Protection insurance can an animated subject and not just for insurance companies. Advisers and consumers are affected by debates on how the industry should keep up with the changing needs of society, the medical advancements that are gradually making more traditional products redundant, poor customer perception of products and the length of time it takes to activate a policy. While the last decade has seen a reduction in price, perhaps it is unsurprising that it has also seen a decline in sales.
Today, we are seeing earlier diagnoses and better survival rates. However, while we are living longer, this is not to say we are necessarily in a fit and healthy state. It is more likely that we will have multiple, survivable illnesses over the course of our lives. What we need are products which provide continuous, severity-based cover.
Similarly problematic is the fact that it takes an average of 30 days to put critical-illness policies on risk. Coupled with reductions in service delivery on the part of insurers attempting to remain competitive, the industry is arguably failing to provide consumers with the best value for money. Issues surrounding the number of declined claims and the fact that cover ceases upon payout are also hindering the industry from providing the sort of products and services that consumers value.

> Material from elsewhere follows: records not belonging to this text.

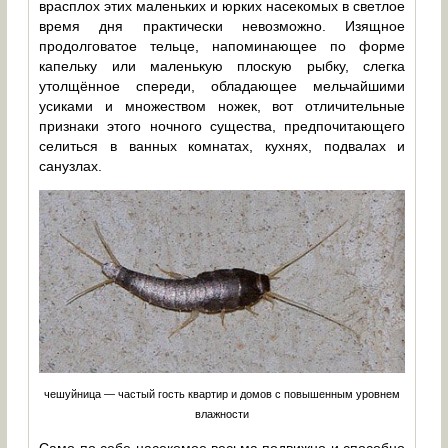
врасплох этих маленьких и юрких насекомых в светлое
время дня практически невозможно. Изящное
продолговатое тельце, напоминающее по форме
капельку или маленькую плоскую рыбку, слегка
утолщённое спереди, обладающее мельчайшими
усиками и множеством ножек, вот отличительные
признаки этого ночного существа, предпочитающего
селиться в ванных комнатах, кухнях, подвалах и
санузлах.
чешуйница — частый гость квартир и домов с повышенным уровнем
влажности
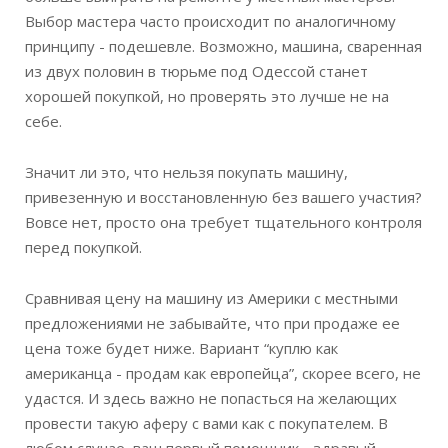
Выбор мастера часто происходит по аналогичному
принципу - подешевле. Возможно, машина, сваренная
из двух половин в тюрьме под Одессой станет
хорошей покупкой, но проверять это лучше не на
себе.
Значит ли это, что нельзя покупать машину,
привезенную и восстановленную без вашего участия?
Вовсе нет, просто она требует тщательного контроля
перед покупкой.
Сравнивая цену на машину из Америки с местными
предложениями не забывайте, что при продаже ее
цена тоже будет ниже. Вариант “куплю как
американца - продам как европейца”, скорее всего, не
удастся. И здесь важно не попасться на желающих
провести такую аферу с вами как с покупателем. В
любом случае, ваш первый помощник - здравый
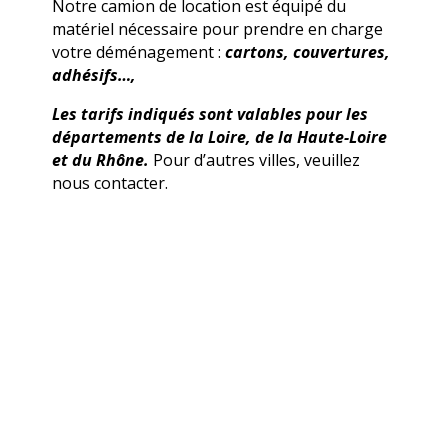
Notre camion de location est équipé du
matériel nécessaire pour prendre en charge
votre déménagement :
cartons, couvertures,
adhésifs…,
Les tarifs indiqués sont valables pour les
départements de la Loire, de la Haute-Loire
et du Rhône.
Pour d’autres villes, veuillez
nous contacter.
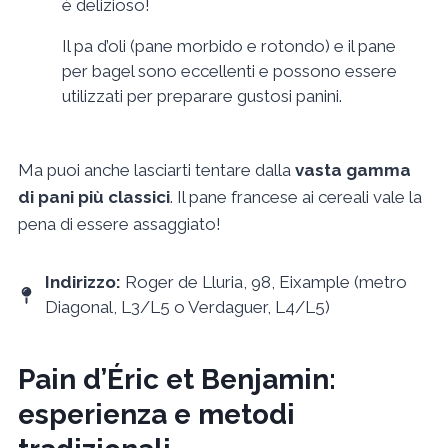
è delizioso!
Il pa d’oli (pane morbido e rotondo) e il pane
per bagel sono eccellenti e possono essere
utilizzati per preparare gustosi panini.
Ma puoi anche lasciarti tentare dalla
vasta gamma
di pani più classici
. Il pane francese ai cereali vale la
pena di essere assaggiato!
Indirizzo:
Roger de Lluria, 98, Eixample (metro
Diagonal, L3/L5 o Verdaguer, L4/L5)
Pain d’Éric et Benjamin:
esperienza e metodi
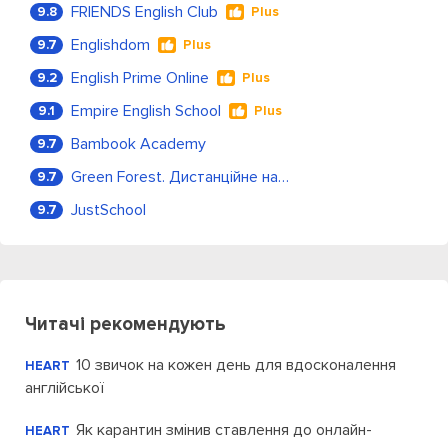
FRIENDS English Club
9.8
Plus
Englishdom
9.7
Plus
English Prime Online
9.2
Plus
Empire English School
9.1
Plus
Bambook Academy
9.7
Green Forest. Дистанційне навчання
9.7
JustSchool
9.7
Читачі рекомендують
10 звичок на кожен день для вдосконалення
HEART
англійської
Як карантин змінив ставлення до онлайн-
HEART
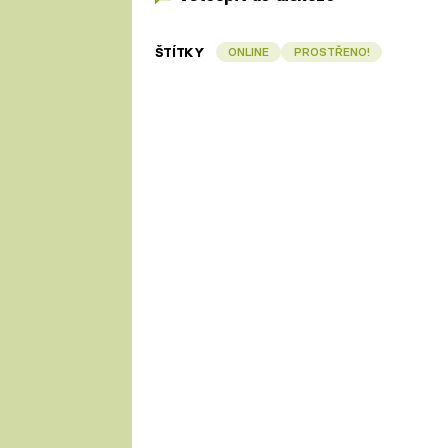
ŠTÍTKY
ONLINE
PROSTŘENO!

This is not to say the UK does not have a very well-developed life insurance market because it does. Over the last few years, however, the market has consolidated around a cluster of big brands that essentially compete on little else but price. What is needed are innovative and transparent products which are competitively priced and keep pace with social and medical trends. Solutions need to be found for lowering the number of declined claims and providing continuous cover for all life-changing events through flexible products that appeal to the majority rather than the few. If these solutions can be provided by products with a quicker turn-round time, while providing more support for advisers in the process, so much the better.
What we are starting to see in the market are innovative insurers seeking to address these issues by offering consumer-engaged products. What this means in a nutshell is that the consumer is encouraged to engage with their protection product to maximise the benefits they get from it. For example, by engaging in healthy activities and managing their health, consumers can also manage the cost of their cover. What this does is allow people to extract more value from their policy. After all, you should not have to claim to benefit.
This model has already achieved great success in South Africa where, in 2000, Discovery moved its Vitality concept – a unique scheme designed to encourage and reward policyholders for staying healthy – from its private medical insurance contract into the protection market. Discovery Life now writes over 30 per cent of all new business in the market.
It may seem obvious but what insurers also need to remember is that much of life insurance business in the UK is sold through advisers, so an area of crucial importance for insurers to focus on alongside consumers is the adviser market. Taking the time to understand what brokers need – both before and after the sale – in terms of products, process and support and making sure they understand the nuances of each product and the factors that differentiate it from other products in the market, should be at the forefront of any product developments.
This should be done through presentations and structured training tailored to each product.
What the protection industry needs now are products which reflect today’s needs – products that consumers value and trust and can still benefit from without having to claim. The focus should not be on consumers alone. Brokers need providers to deliver the help, training and support they need to sell products effectively and efficiently.